Mental Health Act: what next?

We now have the Government’s response to the consultation on Reforming the Mental Health Act.

In summary they note broad support. Sajid Javid, Secretary of State for Health and Social Care and Robert Buckland, Secretary of State for Justice explain in the foreword how these are once in a generation reforms and that they will continue to collaborate in developing and refining them. They say that their job now is to develop a new Bill to reform the MHA. However they do also refer to refining proposals “over the coming months and years”… In addition, the executive summary explains that the proposals that require additional funding continue to be subject to future funding decisions and that they intend to bring forward a Mental Health Bill “when parliamentary time allows”.

Given the response covers 131 pages we have prepared a handy table summarising the questions and next steps relating to each of the chapters. You can view the table here.

Those of you on the Department of Health and Social Care’s mailing list on Liberty Protection Safeguards will already have seen the summary there that the White Paper suggested a clearer dividing line be introduced in legislation between the MHA and Mental Capacity Act, based on whether or not a patient is clearly objecting to detention or treatment. The effect would have been that all patients without the relevant capacity, who do not object, would be subject to DoLS/LPS and not the MHA.

However, the public consultation (see chapter 14) demonstrated no significant support for the proposal set out in the White Paper nor overall agreement on what alternative changes to the interface would improve the application. In addition, the proposal to change the interface was a key concern for a number of stakeholders and organisations who responded. In light of this feedback, the Government does not intend to take forward reform of the interface, as set out in the White Paper, at this time. Instead, they will seek to build the evidence base on this issue through robust data collection, to better understand the application of the interface. In addition, they will continue to engage with stakeholders to understand what support and guidance could help improve application of the current interface. 

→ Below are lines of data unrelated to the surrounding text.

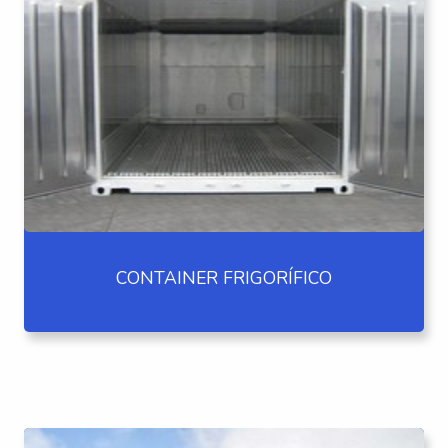
CONTAINER FRIGORÍFICO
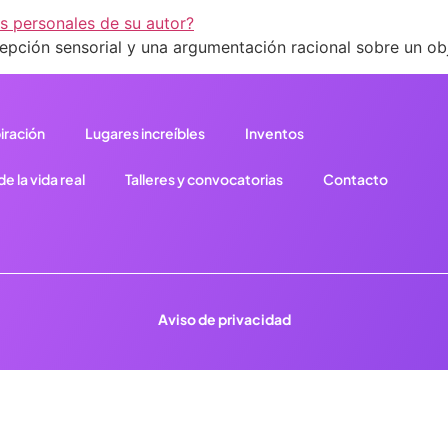
epción sensorial y una argumentación racional sobre un obj
iración
Lugares increíbles
Inventos
e la vida real
Talleres y convocatorias
Contacto
Aviso de privacidad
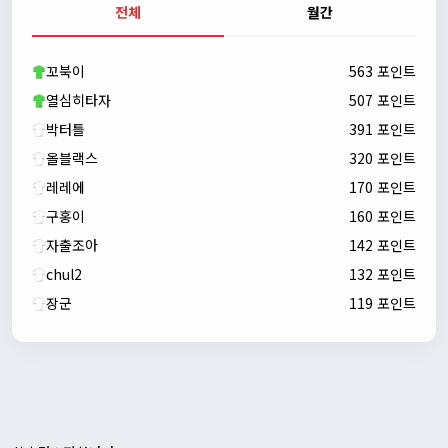
전체
월간
자출조아
00:23:43
새해 복많이 받으세요!!
꼬북이
563 포인트
자출조아
00:23:55
열심히타자
507 포인트
박터틀
391 포인트
올블랙스
320 포인트
레레에
170 포인트
구홍이
160 포인트
자출조아
142 포인트
chul2
132 포인트
장군
119 포인트
자출조아
00:24:27
새해 복많이 받으세요!!
1/10/2026
Eun
13:55:48
픽시무료나눔해주실분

As readers will also know, the DHSC intend to shortly publish a consultation on a draft, updated, Code of Practice for the MCA, including the LPS, and the draft LPS regulations. These will set out how they think LPS will operate in detail. The draft Code will include guidance on the interface between the MHA and MCA/LPS, on the basis of the Government’s decision not to alter it in legislation, at this time. That consultation will invite feedback on this guidance, and any other aspect of LPS policy, guidance and implementation. There were nearly 1500 responses to this issue but over 1,000 were unsure or found it difficult to answer.

Other points to note in the Government’s response to the consultation include:

  • 82% of responses agreed / strongly agreed with changes to the detention criteria.
  • Approximately a third of respondees were not sure about proposed changes to the timetable for automatic tribunal referrals.
  • The responses on removing Hospital Manager hearings were more mixed that the Government anticipated so they will consider the matter further.
  • Two of the larger sections relate to Advance Choice Documents (pages 33-38) and duties on local commissioners in respect of learning disabilities and autistic patients (pages 94 – 100).
  • There were quite split views around refusal of treatment for those with capacity (see chapter 9) and a new right to challenge a treatment decision at the Tribunal (chapter 10).  In terms of this latter chapter there were a higher percentage of organisations who disagreed than who agreed but a higher percentage of individuals who agreed than disagreed.
  • Concerns were expressed in respect of advance consent to admission around the safeguards in the Act and section 117 aftercare.
  • 78% of responses agreed or strongly agreed with the proposed powers for a Nominated Person.
  • Over 85% of responses agreed or strongly agreed with additional powers for Independent Mental Health Advocates.
  • The overall majority of 1,000 responses on accident and emergency departments holding powers were in favour of extending section 5 MHA.
  • Based on consensus, post Devon Partnership, the presence of professionals in the room is required so the Government will not be seeking to amend the Act to allow for the use of remote assessments.
  • Proposals are being developed in close liaison with Local Government and NHS England/Improvement to make it more straightforward to establish which area is responsible for section 117 aftercare, particularly in more complicated personal histories, which have included out of area placements.